Write the records out again exactly, leaving no images in.
-------
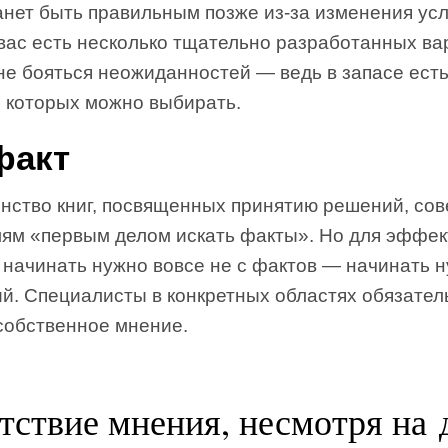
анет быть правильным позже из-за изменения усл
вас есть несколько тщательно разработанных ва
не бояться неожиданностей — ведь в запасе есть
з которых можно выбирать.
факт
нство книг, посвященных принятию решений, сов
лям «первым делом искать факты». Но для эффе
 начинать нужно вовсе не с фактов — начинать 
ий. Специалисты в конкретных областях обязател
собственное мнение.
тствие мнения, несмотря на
-------
# COMPLETED TASK
анет быть правильным позже из-за изменения усл
вас есть несколько тщательно разработанных ва
не бояться неожиданностей — ведь в запасе есть
з которых можно выбирать.
факт
нство книг, посвященных принятию решений, сов
лям «первым делом искать факты». Но для эффе
 начинать нужно вовсе не с фактов — начинать 
ий. Специалисты в конкретных областях обязател
собственное мнение.
тствие мнения, несмотря на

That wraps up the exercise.